An exact copy of every entry is required, minus the pictures.

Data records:
---------------
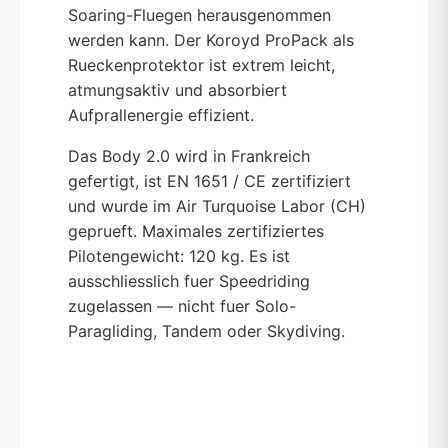
Soaring-Fluegen herausgenommen
werden kann. Der Koroyd ProPack als
Rueckenprotektor ist extrem leicht,
atmungsaktiv und absorbiert
Aufprallenergie effizient.
Das Body 2.0 wird in Frankreich
gefertigt, ist EN 1651 / CE zertifiziert
und wurde im Air Turquoise Labor (CH)
geprueft. Maximales zertifiziertes
Pilotengewicht: 120 kg. Es ist
ausschliesslich fuer Speedriding
zugelassen — nicht fuer Solo-
Paragliding, Tandem oder Skydiving.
---------------
EXERCISE OUTPUT:
Soaring-Fluegen herausgenommen
werden kann. Der Koroyd ProPack als
Rueckenprotektor ist extrem leicht,
atmungsaktiv und absorbiert
Aufprallenergie effizient.
Das Body 2.0 wird in Frankreich
gefertigt, ist EN 1651 / CE zertifiziert
und wurde im Air Turquoise Labor (CH)
geprueft. Maximales zertifiziertes
Pilotengewicht: 120 kg. Es ist
ausschliesslich fuer Speedriding
zugelassen — nicht fuer Solo-
Paragliding, Tandem oder Skydiving.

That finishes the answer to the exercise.